_Material for this exercise_.
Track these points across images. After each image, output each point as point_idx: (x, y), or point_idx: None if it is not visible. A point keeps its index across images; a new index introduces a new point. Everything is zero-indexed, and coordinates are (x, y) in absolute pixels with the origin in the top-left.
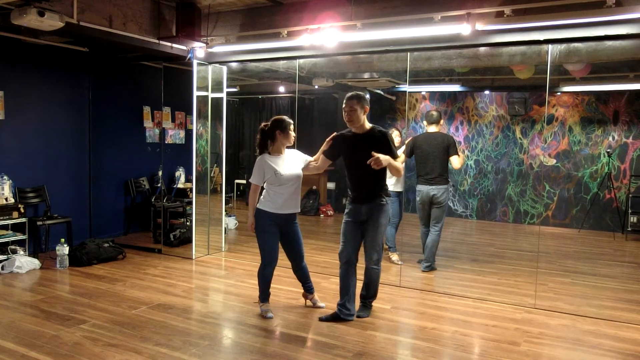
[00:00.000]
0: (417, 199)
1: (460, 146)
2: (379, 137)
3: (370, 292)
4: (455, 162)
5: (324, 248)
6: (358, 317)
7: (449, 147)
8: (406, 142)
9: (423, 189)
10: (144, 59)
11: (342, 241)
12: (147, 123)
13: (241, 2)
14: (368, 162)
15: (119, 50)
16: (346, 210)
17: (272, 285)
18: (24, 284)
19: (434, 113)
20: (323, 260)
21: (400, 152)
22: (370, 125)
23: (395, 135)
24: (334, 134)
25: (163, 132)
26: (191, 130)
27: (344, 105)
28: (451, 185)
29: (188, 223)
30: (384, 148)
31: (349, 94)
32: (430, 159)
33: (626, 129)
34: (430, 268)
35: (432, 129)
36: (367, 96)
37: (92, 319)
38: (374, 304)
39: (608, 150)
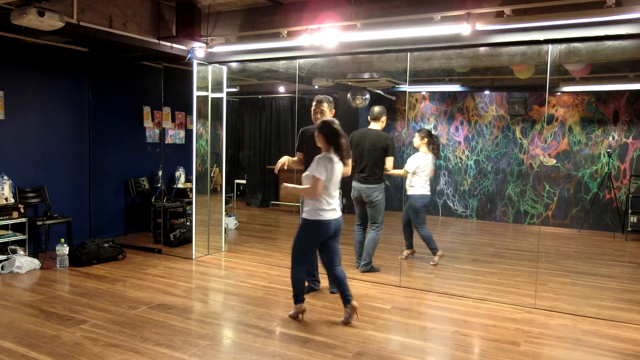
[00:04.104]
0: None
1: (460, 146)
2: None
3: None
4: (389, 164)
5: None
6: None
7: (386, 148)
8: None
9: (355, 186)
10: (144, 59)
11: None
12: (147, 123)
13: (241, 2)
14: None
15: (119, 50)
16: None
17: (271, 285)
18: (24, 284)
19: (376, 109)
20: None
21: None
22: None
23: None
24: (302, 129)
25: (163, 132)
26: (191, 130)
27: (314, 107)
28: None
29: (188, 223)
30: None
31: (320, 97)
32: (364, 156)
33: (626, 129)
34: (369, 269)
35: (373, 125)
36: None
37: (92, 319)
38: (375, 304)
39: (608, 150)
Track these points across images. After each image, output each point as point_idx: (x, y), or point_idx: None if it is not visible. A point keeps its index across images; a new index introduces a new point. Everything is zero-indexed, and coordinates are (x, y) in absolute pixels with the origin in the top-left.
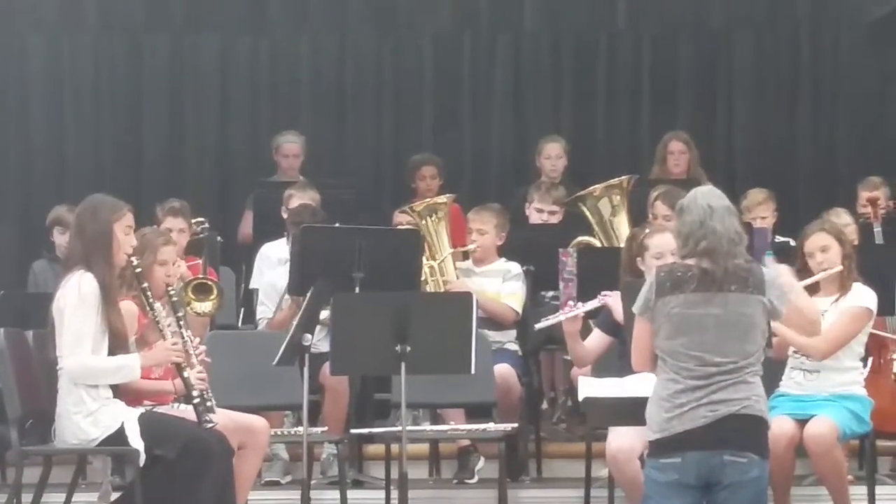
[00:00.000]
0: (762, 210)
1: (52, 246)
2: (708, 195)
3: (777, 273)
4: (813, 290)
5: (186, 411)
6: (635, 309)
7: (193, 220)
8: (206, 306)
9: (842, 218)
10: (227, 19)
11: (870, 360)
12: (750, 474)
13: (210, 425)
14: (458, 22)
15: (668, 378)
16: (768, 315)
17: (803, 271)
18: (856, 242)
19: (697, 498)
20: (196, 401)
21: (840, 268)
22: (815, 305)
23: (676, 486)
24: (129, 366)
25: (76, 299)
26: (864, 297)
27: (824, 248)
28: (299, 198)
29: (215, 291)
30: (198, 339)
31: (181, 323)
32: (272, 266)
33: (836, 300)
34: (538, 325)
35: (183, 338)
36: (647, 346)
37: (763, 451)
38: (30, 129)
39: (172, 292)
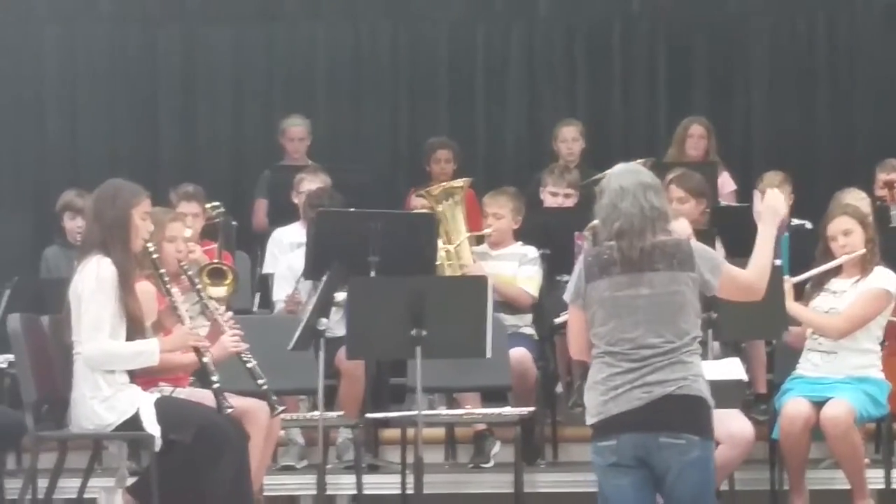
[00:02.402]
0: None
1: (62, 231)
2: (620, 175)
3: (710, 252)
4: (835, 272)
5: (203, 395)
6: (566, 297)
7: (209, 205)
8: (220, 291)
9: (855, 195)
10: (241, 8)
11: (885, 343)
12: (690, 455)
13: (230, 410)
14: (472, 8)
15: (603, 362)
16: (701, 289)
17: (826, 254)
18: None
19: (644, 476)
20: (216, 385)
21: (863, 251)
22: (767, 266)
23: (617, 467)
24: (148, 351)
25: (94, 284)
26: (884, 278)
27: (847, 231)
28: (310, 182)
29: (230, 276)
30: (223, 307)
31: (202, 294)
32: (285, 251)
33: (857, 281)
34: (558, 320)
35: (208, 307)
36: (581, 333)
37: (703, 432)
38: (45, 119)
39: (187, 267)
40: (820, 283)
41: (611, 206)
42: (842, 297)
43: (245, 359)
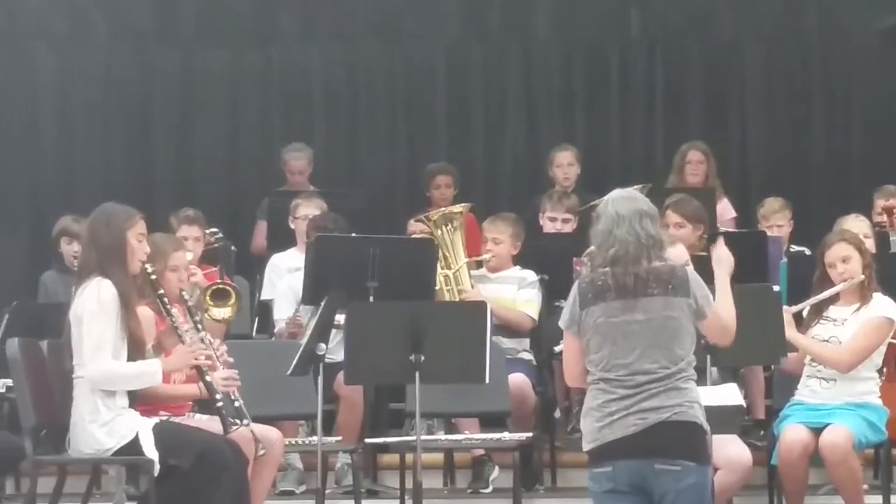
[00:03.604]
0: (778, 218)
1: (59, 256)
2: (617, 201)
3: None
4: (833, 299)
5: (203, 421)
6: (561, 323)
7: (207, 231)
8: (224, 312)
9: (857, 220)
10: (236, 31)
11: (884, 369)
12: (686, 482)
13: (235, 428)
14: (468, 32)
15: (599, 388)
16: (694, 316)
17: (824, 281)
18: (873, 251)
19: (640, 502)
20: (219, 404)
21: (861, 278)
22: (732, 310)
23: (613, 494)
24: (150, 371)
25: (95, 305)
26: (885, 307)
27: (845, 258)
28: (306, 207)
29: (233, 297)
30: (217, 341)
31: (199, 326)
32: (282, 276)
33: (857, 310)
34: (558, 348)
35: (203, 340)
36: (576, 360)
37: (700, 458)
38: (40, 142)
39: (187, 296)
40: (818, 310)
41: (606, 232)
42: (843, 325)
43: (234, 397)
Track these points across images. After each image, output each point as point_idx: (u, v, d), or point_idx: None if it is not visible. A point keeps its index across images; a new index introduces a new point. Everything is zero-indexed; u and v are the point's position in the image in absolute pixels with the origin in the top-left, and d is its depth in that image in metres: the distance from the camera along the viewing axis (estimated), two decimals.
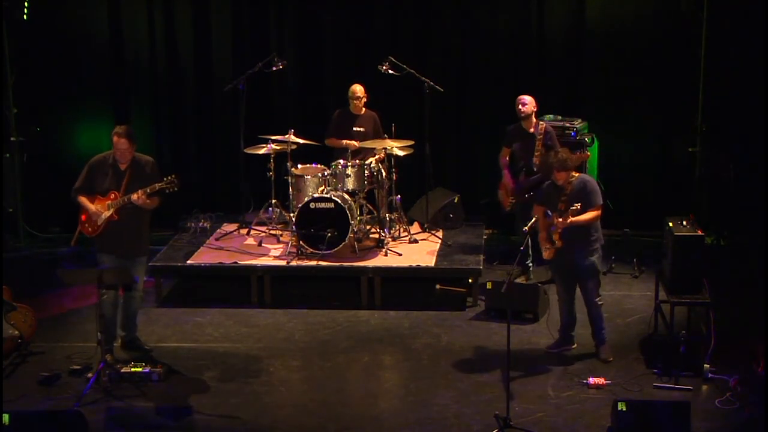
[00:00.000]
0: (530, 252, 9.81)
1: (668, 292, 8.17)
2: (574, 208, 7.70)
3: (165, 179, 7.96)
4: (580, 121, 10.45)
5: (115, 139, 7.92)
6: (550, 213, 7.99)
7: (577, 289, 8.21)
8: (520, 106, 9.51)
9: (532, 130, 9.51)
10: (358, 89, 10.31)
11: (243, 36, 11.52)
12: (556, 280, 8.38)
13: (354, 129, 10.33)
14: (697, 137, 11.01)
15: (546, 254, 8.13)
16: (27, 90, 11.46)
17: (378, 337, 8.81)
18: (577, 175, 8.01)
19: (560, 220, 7.80)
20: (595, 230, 8.00)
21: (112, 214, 7.91)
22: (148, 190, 7.88)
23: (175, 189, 8.00)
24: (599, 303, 8.15)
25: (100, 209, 7.95)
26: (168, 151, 11.79)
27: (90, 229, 8.05)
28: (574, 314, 8.29)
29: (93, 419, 7.04)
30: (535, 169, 9.44)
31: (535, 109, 9.53)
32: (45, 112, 11.66)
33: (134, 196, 7.81)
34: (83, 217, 8.08)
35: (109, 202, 7.93)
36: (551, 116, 10.35)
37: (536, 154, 9.44)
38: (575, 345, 8.36)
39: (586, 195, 7.88)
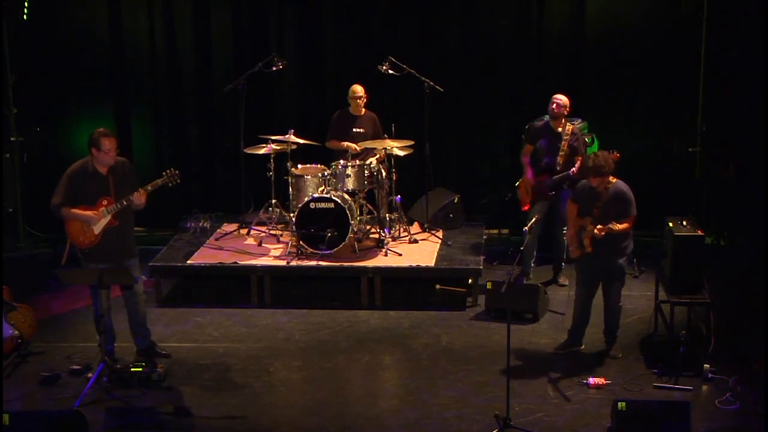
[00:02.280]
0: (535, 252, 9.80)
1: (668, 292, 8.18)
2: (612, 227, 7.72)
3: (165, 173, 7.89)
4: (580, 121, 10.43)
5: (105, 142, 7.66)
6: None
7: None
8: (553, 106, 9.36)
9: (560, 129, 9.44)
10: (358, 89, 10.31)
11: (243, 36, 11.52)
12: (578, 279, 8.36)
13: (354, 130, 10.33)
14: (697, 137, 11.01)
15: (573, 253, 8.15)
16: (27, 90, 11.47)
17: (378, 337, 8.81)
18: (614, 181, 7.98)
19: (597, 230, 7.79)
20: (626, 235, 8.00)
21: (111, 219, 7.81)
22: (150, 188, 7.81)
23: (178, 181, 7.95)
24: (620, 305, 8.18)
25: (96, 217, 7.78)
26: (168, 152, 11.79)
27: (87, 240, 7.82)
28: (588, 315, 8.29)
29: (93, 419, 7.05)
30: (558, 168, 9.40)
31: (567, 112, 9.45)
32: (45, 112, 11.66)
33: (137, 196, 7.73)
34: (76, 230, 7.83)
35: (103, 208, 7.75)
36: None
37: (561, 154, 9.37)
38: (583, 346, 8.37)
39: (620, 204, 7.90)
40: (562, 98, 9.41)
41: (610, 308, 8.20)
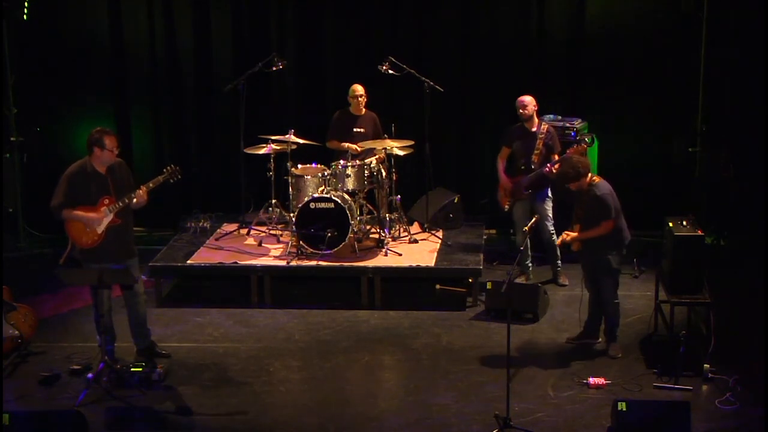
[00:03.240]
0: (530, 252, 9.83)
1: (668, 292, 8.18)
2: (566, 237, 8.04)
3: (166, 170, 7.90)
4: (580, 121, 10.45)
5: (108, 140, 7.68)
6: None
7: None
8: (520, 110, 9.48)
9: (534, 129, 9.51)
10: (358, 88, 10.31)
11: (243, 36, 11.52)
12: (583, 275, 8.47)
13: (354, 130, 10.33)
14: (697, 137, 11.01)
15: (573, 246, 8.26)
16: (27, 90, 11.47)
17: (378, 337, 8.81)
18: (597, 181, 8.00)
19: (568, 237, 8.01)
20: (615, 231, 8.00)
21: (113, 218, 7.80)
22: (151, 185, 7.80)
23: (179, 177, 7.95)
24: (615, 302, 8.19)
25: (98, 216, 7.75)
26: (168, 152, 11.78)
27: (89, 240, 7.79)
28: (597, 310, 8.32)
29: (93, 419, 7.05)
30: (533, 167, 9.44)
31: (536, 109, 9.52)
32: (45, 112, 11.67)
33: (139, 194, 7.71)
34: (77, 230, 7.80)
35: (105, 207, 7.74)
36: (551, 116, 10.34)
37: (536, 152, 9.43)
38: (600, 339, 8.39)
39: (595, 209, 7.96)
40: (525, 98, 9.52)
41: (603, 305, 8.22)
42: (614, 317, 8.22)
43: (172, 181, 7.93)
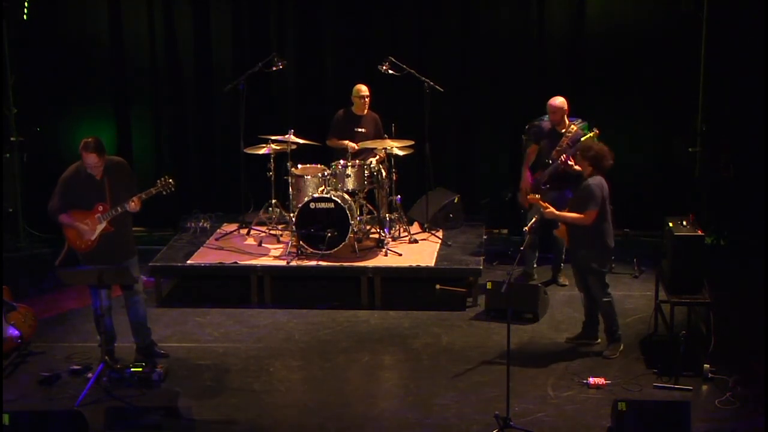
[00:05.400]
0: (537, 253, 9.79)
1: (668, 292, 8.17)
2: (544, 206, 8.12)
3: (159, 182, 7.87)
4: (580, 121, 10.41)
5: (84, 154, 7.63)
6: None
7: None
8: (554, 115, 9.29)
9: (563, 129, 9.42)
10: (363, 88, 10.29)
11: (243, 36, 11.52)
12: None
13: (356, 130, 10.32)
14: (697, 137, 11.01)
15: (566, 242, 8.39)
16: (27, 90, 11.47)
17: (378, 337, 8.81)
18: (596, 176, 8.00)
19: (547, 209, 8.10)
20: (597, 232, 8.00)
21: (106, 225, 7.79)
22: (144, 196, 7.76)
23: (172, 190, 7.93)
24: (605, 300, 8.17)
25: (91, 224, 7.77)
26: (168, 151, 11.79)
27: (84, 245, 7.83)
28: (592, 310, 8.34)
29: (93, 419, 7.05)
30: (549, 162, 9.38)
31: (567, 109, 9.40)
32: (45, 112, 11.66)
33: (132, 204, 7.68)
34: (73, 235, 7.84)
35: (99, 214, 7.74)
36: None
37: (557, 148, 9.34)
38: (599, 340, 8.39)
39: (582, 197, 8.00)
40: (555, 102, 9.35)
41: (598, 305, 8.24)
42: (610, 316, 8.21)
43: (165, 193, 7.90)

_Instructions for the task_. Write out word for word the lines above that run from the one with "16: (346, 210)" to the one with "39: (172, 292)". Include both end lines; exclude the images.

_Task answer_.
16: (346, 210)
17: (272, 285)
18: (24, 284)
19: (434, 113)
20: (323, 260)
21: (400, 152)
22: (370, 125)
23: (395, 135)
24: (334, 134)
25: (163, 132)
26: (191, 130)
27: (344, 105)
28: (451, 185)
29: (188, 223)
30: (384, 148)
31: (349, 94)
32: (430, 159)
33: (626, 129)
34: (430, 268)
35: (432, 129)
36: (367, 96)
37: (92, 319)
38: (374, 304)
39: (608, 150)
[00:04.104]
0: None
1: (460, 146)
2: None
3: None
4: (389, 164)
5: None
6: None
7: (386, 148)
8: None
9: (355, 186)
10: (144, 59)
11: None
12: (147, 123)
13: (241, 2)
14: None
15: (119, 50)
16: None
17: (271, 285)
18: (24, 284)
19: (376, 109)
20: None
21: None
22: None
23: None
24: (302, 129)
25: (163, 132)
26: (191, 130)
27: (314, 107)
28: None
29: (188, 223)
30: None
31: (320, 97)
32: (364, 156)
33: (626, 129)
34: (369, 269)
35: (373, 125)
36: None
37: (92, 319)
38: (375, 304)
39: (608, 150)
Track these points across images. After each image, output each point as point_idx: (x, y), or point_idx: None if it is not visible. A point keeps its index across images; a new index introduces a new point. Everything is zero-indexed, and coordinates are (x, y) in absolute pixels with the origin in the top-left.
[00:00.000]
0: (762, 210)
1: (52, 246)
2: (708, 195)
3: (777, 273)
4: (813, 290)
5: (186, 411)
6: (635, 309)
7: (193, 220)
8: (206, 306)
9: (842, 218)
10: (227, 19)
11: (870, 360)
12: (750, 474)
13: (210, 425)
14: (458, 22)
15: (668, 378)
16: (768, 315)
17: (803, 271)
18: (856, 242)
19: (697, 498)
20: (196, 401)
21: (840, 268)
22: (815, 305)
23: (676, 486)
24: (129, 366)
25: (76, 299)
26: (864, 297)
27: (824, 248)
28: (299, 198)
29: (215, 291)
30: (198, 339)
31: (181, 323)
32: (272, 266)
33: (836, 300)
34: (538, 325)
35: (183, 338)
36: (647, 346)
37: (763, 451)
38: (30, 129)
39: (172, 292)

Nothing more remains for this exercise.